>> Begin Entries shown

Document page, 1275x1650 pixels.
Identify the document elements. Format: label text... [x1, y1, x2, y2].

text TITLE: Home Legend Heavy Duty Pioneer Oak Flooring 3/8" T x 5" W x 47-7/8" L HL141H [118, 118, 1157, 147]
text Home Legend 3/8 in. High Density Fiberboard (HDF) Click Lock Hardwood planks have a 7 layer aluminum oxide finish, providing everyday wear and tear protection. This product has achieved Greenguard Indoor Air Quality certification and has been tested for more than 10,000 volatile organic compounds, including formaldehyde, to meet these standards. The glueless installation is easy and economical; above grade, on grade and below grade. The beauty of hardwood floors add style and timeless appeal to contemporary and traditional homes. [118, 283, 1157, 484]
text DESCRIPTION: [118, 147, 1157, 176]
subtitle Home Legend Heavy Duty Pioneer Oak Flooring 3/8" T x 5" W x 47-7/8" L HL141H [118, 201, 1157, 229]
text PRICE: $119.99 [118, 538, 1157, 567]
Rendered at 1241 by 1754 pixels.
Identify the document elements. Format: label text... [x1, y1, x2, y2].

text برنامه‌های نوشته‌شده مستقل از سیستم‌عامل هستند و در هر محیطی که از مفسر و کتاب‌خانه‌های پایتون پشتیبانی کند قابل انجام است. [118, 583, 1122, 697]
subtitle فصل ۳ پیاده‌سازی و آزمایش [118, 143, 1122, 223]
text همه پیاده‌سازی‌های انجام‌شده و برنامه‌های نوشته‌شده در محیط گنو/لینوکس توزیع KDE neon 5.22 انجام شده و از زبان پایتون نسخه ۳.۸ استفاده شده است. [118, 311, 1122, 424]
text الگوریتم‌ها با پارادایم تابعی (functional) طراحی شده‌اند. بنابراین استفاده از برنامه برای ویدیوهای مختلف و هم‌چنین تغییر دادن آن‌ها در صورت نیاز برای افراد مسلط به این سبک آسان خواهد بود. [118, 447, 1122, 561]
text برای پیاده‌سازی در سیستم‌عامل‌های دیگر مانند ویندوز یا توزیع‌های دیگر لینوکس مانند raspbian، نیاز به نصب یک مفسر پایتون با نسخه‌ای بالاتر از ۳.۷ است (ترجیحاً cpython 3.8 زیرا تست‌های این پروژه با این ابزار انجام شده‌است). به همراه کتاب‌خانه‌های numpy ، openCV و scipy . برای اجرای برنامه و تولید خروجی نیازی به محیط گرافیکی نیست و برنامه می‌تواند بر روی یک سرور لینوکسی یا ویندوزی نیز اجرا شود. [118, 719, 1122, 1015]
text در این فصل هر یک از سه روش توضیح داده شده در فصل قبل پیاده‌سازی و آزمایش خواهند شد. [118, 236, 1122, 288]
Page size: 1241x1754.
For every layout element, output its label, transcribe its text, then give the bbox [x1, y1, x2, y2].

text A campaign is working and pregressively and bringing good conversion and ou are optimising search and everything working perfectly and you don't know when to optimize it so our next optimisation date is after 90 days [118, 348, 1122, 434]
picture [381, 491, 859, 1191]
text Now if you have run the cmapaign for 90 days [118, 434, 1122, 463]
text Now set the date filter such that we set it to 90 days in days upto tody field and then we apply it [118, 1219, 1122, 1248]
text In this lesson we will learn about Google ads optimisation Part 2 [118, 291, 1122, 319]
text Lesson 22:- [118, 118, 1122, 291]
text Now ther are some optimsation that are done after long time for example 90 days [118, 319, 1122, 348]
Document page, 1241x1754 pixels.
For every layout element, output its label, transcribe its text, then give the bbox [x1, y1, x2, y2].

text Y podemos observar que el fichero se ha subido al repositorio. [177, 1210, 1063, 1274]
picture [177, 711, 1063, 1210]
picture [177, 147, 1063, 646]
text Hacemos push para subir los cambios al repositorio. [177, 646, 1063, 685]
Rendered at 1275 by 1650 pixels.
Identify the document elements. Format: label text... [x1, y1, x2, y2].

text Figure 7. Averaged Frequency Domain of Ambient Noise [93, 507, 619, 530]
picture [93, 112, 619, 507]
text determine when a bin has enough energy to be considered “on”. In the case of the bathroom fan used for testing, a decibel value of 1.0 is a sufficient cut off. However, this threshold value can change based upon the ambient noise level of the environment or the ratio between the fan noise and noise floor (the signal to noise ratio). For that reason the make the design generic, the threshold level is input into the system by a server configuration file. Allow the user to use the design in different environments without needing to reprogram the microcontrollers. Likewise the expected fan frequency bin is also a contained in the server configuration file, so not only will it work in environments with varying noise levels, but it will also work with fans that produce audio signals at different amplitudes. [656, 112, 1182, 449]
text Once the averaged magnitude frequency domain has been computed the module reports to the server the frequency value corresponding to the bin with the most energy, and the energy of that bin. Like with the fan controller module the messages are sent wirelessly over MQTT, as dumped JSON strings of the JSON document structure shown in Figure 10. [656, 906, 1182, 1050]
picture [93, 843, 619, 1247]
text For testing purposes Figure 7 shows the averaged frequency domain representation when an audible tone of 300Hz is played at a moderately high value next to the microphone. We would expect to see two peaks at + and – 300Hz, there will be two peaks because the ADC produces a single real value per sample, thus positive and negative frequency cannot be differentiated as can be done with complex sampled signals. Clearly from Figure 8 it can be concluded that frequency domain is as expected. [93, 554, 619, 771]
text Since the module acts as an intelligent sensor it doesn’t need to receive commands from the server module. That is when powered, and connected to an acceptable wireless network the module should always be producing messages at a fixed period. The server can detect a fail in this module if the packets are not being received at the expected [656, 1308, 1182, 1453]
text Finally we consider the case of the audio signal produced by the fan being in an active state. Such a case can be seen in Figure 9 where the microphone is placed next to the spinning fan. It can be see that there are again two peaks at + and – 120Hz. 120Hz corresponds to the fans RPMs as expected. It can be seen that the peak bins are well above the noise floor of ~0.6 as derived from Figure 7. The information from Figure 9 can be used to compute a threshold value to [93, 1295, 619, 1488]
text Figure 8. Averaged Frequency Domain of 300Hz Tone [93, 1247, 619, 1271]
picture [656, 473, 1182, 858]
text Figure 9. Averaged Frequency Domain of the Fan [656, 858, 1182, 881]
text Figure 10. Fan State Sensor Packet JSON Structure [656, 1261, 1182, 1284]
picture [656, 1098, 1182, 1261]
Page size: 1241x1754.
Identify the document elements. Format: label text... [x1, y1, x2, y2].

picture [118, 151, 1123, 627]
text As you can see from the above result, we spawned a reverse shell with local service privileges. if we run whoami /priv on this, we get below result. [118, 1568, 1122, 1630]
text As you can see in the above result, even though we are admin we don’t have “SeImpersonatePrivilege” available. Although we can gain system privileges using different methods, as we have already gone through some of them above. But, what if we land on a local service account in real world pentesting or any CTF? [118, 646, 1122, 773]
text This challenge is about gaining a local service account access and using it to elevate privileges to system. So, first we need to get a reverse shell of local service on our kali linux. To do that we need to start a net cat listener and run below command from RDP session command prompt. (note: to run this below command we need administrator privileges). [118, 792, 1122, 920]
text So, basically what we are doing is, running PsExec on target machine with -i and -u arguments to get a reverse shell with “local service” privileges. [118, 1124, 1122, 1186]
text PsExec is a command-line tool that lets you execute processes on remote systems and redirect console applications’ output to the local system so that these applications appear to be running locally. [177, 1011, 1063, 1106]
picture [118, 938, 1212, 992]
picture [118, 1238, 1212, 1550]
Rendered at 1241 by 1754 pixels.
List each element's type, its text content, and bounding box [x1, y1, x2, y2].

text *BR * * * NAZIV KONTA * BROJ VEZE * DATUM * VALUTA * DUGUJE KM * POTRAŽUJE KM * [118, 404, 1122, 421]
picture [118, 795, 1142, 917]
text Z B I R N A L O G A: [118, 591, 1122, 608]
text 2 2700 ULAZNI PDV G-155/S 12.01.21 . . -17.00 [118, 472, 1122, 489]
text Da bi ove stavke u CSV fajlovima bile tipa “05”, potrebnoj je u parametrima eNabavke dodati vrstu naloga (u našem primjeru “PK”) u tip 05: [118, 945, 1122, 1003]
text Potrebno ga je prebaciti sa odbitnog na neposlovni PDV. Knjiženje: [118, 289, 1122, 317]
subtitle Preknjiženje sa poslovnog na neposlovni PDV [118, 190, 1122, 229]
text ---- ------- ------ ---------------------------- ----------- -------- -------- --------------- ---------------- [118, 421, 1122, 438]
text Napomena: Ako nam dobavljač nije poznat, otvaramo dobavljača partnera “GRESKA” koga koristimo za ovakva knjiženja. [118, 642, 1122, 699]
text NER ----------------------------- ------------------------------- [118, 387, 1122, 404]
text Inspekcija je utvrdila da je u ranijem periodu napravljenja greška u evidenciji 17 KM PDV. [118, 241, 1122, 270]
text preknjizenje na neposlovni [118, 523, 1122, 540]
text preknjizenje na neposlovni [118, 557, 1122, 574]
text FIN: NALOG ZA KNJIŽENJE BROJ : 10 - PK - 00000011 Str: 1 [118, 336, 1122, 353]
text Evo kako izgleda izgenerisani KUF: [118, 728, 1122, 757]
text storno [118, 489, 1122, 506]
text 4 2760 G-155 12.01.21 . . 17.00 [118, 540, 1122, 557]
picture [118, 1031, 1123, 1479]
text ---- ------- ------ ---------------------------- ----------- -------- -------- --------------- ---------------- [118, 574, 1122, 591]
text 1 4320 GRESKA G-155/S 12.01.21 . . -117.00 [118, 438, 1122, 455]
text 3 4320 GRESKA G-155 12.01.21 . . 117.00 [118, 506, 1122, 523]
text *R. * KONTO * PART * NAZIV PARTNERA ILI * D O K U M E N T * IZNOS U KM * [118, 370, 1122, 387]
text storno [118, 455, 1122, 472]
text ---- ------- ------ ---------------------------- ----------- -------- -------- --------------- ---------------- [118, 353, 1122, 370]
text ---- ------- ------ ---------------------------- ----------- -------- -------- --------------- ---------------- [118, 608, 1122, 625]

>> End Entries shown

Exercise task ->
Render the data starting at the line containing "picture [118, 151, 1123, 627]" and ending at the line containing "text As you can see from" as a numbered list, omitting blank lines.

Problem solution ->
1. picture [118, 151, 1123, 627]
2. text As you can see from the above result, we spawned a reverse shell with local service privileges. if we run whoami /priv on this, we get below result. [118, 1568, 1122, 1630]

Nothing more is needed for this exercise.